Why do we want to investigate AI consciousness?

Consciousness in contemporary or near-future AI systems is becoming a matter of practical concern. It’s widely thought that, if AI systems were conscious, they would deserve some moral consideration, and the fortunes of AI labs may be influenced by their perceived moral, social, and legal liabilities. The success of the policies and procedures that aim to mitigate harm to AI systems depends on how well the labs and the public understand the issues and the threats.

Some of the most influential AI researchers and philosophers have voiced concerns that current or near-future systems may be capable of conscious experiences.

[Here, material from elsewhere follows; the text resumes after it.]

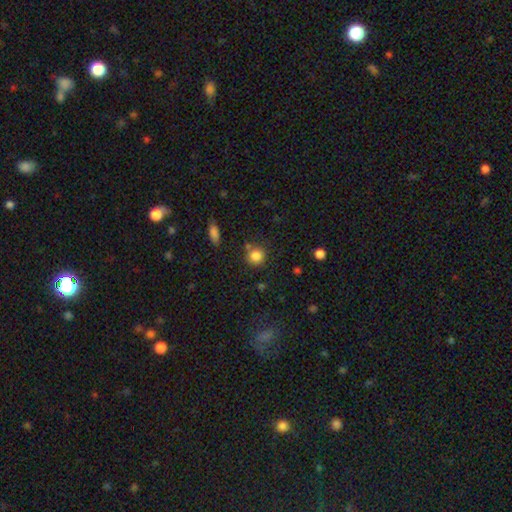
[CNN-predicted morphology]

These experts seem moved principally by the flexible intelligence, representational capacities, and linguistic competence of cutting-edge AI models, but the specific grounds of consciousness in humans, animals, and digital systems remain obscure and controversial. Experts have not identified precise criteria for attributing consciousness that can be straightforwardly applied to computer systems.

We believe that it is important to distill expert opinion into a current consensus about digital consciousness, even if that consensus is one of uncertainty, in order to understand better both what AI labs, policymakers, and the public should think about digital consciousness and where further research is most needed.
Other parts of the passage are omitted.